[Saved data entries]
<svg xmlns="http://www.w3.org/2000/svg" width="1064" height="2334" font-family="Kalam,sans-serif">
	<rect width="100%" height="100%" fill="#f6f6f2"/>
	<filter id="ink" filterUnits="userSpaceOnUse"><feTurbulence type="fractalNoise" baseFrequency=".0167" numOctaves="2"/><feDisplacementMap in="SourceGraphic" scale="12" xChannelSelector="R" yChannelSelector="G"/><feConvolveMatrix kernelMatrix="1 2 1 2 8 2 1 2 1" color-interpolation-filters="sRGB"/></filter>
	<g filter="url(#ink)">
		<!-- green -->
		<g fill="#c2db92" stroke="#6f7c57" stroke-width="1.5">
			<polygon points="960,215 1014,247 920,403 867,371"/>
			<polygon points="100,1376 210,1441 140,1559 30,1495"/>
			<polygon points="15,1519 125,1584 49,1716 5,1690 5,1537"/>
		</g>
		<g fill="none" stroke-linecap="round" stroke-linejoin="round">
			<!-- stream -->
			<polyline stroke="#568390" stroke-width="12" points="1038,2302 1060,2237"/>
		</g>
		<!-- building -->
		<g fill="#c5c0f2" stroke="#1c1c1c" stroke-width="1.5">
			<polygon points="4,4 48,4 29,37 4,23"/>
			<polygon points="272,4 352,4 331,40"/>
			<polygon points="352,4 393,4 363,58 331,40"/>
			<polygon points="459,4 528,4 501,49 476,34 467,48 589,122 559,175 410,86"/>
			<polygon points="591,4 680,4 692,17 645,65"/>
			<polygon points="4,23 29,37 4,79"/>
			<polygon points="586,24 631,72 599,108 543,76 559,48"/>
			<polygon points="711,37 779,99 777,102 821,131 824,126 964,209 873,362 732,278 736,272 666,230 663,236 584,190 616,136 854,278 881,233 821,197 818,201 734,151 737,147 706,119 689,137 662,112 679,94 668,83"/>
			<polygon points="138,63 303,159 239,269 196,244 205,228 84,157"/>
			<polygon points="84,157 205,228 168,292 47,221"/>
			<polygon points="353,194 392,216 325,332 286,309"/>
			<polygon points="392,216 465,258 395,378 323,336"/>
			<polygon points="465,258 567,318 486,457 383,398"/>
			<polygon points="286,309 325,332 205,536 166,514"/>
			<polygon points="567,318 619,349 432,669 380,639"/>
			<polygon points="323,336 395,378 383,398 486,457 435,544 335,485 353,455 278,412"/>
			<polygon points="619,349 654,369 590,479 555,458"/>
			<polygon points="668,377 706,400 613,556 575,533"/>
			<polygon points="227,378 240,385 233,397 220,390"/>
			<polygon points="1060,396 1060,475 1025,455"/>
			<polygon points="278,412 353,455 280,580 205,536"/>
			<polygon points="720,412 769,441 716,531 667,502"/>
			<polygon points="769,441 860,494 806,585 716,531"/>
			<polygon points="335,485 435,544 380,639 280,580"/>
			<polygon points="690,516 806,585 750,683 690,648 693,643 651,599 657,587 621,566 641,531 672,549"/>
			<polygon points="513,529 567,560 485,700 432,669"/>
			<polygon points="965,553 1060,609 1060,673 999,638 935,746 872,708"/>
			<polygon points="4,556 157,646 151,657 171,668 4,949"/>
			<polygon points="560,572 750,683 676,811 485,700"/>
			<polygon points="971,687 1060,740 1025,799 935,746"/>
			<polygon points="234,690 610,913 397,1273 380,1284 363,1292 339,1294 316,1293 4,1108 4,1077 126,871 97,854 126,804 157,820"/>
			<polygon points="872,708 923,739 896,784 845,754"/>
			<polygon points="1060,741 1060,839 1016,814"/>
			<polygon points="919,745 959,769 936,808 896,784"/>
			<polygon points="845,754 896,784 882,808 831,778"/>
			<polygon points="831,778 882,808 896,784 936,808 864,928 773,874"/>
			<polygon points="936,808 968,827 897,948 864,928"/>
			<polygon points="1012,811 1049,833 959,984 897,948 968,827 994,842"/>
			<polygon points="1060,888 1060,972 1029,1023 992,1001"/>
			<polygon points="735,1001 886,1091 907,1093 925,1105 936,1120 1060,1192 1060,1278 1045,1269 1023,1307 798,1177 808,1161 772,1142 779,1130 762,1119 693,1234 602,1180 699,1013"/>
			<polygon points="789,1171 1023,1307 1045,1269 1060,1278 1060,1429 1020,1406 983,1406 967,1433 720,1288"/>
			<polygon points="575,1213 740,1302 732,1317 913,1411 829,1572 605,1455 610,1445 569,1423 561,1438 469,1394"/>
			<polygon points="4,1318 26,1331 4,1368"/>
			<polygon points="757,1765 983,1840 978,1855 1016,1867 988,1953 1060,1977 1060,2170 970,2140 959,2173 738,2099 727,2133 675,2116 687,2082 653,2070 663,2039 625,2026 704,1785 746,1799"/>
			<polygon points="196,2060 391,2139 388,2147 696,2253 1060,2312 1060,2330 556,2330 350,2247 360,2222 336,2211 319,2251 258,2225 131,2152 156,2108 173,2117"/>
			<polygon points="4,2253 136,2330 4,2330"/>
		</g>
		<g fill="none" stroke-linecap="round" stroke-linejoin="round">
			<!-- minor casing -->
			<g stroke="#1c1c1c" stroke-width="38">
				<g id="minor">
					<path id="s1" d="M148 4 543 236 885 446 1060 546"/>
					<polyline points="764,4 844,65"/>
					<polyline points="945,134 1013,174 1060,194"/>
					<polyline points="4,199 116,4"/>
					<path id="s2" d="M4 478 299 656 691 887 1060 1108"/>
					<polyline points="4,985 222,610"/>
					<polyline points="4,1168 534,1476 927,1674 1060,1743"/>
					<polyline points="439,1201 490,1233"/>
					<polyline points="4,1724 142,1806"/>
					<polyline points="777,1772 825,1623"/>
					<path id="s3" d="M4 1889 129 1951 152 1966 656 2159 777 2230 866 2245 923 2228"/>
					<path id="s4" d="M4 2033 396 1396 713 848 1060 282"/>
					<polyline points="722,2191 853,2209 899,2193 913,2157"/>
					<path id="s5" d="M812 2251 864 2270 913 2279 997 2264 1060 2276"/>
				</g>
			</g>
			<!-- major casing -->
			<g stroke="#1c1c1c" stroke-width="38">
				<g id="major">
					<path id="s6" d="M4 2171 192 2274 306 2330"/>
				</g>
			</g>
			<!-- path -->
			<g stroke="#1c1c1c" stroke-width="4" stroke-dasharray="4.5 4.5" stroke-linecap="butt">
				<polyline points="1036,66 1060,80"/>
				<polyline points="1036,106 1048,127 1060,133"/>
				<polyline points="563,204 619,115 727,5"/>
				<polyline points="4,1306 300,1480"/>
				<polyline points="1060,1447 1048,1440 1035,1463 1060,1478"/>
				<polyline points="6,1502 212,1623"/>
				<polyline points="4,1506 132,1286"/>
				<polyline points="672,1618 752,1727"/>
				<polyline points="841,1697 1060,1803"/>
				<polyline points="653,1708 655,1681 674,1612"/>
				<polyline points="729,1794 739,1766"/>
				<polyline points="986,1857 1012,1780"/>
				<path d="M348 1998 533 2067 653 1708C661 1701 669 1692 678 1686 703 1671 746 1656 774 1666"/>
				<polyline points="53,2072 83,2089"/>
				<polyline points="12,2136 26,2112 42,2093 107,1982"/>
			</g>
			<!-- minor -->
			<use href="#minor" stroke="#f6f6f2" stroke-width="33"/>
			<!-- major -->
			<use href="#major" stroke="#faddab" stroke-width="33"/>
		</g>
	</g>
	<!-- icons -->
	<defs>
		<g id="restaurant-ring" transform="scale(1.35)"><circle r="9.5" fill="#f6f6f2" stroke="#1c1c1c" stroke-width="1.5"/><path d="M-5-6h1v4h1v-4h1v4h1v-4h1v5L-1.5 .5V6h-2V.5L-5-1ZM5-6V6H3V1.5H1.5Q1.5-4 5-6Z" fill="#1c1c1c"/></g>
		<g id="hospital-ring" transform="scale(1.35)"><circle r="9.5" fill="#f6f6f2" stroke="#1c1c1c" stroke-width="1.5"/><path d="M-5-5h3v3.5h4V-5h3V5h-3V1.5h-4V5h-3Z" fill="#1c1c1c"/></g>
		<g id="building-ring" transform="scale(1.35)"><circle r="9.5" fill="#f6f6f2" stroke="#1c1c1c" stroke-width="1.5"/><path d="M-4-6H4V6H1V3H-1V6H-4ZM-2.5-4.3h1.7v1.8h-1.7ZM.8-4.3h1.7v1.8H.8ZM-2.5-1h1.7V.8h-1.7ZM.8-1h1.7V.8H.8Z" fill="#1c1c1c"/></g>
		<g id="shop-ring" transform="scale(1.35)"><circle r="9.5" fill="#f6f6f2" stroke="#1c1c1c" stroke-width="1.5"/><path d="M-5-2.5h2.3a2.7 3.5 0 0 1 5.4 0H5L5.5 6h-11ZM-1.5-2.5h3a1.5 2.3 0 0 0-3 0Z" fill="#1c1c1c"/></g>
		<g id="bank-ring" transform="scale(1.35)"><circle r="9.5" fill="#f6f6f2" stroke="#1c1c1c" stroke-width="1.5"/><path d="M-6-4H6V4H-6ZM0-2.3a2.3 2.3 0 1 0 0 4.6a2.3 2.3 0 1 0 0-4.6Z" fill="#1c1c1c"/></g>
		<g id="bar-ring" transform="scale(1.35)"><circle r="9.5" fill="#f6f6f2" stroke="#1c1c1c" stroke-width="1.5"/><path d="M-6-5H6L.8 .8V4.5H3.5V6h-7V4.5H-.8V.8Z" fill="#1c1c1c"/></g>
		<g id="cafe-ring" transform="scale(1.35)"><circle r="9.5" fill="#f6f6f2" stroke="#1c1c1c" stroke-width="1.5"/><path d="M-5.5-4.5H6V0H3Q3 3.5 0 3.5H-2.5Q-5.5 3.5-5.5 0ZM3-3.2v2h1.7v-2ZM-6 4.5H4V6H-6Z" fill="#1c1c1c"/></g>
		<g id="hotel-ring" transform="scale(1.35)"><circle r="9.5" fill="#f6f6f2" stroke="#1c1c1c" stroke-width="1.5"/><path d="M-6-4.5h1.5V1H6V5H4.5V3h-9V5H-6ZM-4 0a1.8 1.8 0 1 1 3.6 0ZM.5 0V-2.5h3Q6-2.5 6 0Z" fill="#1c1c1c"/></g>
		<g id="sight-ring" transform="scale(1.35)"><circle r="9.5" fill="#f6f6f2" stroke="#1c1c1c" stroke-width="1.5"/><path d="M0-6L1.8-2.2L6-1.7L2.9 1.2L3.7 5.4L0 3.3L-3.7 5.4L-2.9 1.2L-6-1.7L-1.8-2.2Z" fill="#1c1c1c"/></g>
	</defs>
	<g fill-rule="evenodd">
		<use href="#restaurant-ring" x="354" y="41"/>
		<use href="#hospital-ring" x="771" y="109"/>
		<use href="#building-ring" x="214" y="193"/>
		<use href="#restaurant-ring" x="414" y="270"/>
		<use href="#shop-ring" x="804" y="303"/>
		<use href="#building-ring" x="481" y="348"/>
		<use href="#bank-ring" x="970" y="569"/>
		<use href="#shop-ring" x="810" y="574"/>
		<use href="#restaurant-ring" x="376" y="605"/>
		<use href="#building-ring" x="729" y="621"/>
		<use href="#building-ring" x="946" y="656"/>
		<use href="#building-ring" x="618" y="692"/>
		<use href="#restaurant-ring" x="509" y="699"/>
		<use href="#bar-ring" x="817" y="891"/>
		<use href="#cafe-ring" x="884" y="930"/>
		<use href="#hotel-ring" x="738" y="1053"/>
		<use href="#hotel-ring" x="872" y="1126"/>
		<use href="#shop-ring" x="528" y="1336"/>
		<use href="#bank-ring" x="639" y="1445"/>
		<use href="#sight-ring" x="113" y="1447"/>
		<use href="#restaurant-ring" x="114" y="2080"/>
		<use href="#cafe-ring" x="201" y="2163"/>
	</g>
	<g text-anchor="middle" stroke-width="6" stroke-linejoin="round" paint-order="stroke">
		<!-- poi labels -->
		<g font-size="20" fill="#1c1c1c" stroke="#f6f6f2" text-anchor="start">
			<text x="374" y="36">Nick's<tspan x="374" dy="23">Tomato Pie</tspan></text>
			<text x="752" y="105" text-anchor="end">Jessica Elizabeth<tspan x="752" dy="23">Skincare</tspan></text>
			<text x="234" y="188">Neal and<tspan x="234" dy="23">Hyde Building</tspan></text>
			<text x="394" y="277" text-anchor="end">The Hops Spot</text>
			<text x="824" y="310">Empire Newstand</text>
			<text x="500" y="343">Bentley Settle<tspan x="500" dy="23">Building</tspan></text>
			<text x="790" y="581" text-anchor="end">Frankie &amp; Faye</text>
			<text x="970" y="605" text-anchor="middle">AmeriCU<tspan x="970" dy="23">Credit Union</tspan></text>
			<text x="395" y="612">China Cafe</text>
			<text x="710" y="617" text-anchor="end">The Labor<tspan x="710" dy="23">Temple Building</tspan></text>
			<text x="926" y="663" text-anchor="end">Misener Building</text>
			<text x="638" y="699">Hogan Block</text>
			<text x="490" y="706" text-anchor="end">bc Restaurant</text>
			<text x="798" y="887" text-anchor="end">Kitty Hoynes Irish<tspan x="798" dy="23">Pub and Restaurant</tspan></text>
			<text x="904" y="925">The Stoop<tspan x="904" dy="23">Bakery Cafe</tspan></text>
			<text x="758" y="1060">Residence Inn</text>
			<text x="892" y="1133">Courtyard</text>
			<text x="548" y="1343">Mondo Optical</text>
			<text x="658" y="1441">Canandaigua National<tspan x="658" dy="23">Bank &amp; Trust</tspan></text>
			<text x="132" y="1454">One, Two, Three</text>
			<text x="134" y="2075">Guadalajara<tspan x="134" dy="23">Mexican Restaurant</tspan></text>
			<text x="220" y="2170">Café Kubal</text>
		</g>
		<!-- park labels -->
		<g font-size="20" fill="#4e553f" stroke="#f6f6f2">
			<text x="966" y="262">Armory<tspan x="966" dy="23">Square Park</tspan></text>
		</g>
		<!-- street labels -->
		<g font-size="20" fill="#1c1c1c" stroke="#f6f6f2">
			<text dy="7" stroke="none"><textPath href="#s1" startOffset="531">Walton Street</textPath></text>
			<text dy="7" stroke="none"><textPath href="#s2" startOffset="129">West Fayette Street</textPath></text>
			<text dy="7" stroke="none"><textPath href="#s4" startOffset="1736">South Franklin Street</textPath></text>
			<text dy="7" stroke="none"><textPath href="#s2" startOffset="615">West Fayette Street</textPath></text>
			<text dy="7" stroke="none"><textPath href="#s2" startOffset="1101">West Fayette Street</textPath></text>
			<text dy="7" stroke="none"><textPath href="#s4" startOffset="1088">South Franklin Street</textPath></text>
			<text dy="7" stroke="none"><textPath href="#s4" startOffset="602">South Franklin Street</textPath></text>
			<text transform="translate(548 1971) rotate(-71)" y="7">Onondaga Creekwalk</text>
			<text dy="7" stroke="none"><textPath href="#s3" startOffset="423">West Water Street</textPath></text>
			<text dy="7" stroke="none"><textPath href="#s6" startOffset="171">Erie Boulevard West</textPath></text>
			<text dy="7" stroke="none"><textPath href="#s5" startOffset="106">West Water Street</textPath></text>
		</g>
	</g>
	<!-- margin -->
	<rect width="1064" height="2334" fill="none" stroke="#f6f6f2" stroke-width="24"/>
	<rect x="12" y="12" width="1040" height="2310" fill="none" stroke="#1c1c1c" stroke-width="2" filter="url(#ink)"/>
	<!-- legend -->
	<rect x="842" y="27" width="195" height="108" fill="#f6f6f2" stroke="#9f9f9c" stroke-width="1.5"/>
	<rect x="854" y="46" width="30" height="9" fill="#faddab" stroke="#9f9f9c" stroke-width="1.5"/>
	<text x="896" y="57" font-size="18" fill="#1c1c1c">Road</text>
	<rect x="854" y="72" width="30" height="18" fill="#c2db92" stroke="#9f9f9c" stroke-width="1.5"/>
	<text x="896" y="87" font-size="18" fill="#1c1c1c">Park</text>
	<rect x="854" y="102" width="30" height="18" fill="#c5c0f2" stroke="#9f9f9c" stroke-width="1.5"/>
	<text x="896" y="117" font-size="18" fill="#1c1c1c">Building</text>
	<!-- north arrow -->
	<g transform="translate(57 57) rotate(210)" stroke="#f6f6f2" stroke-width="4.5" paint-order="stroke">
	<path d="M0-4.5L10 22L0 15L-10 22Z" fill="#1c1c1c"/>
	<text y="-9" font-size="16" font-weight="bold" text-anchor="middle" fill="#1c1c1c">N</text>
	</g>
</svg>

# EXERCISE OBJECTIVE
Search the data for the word "paint" and report how many lines include it, with the number alone.

# REPLY TO THE EXERCISE
2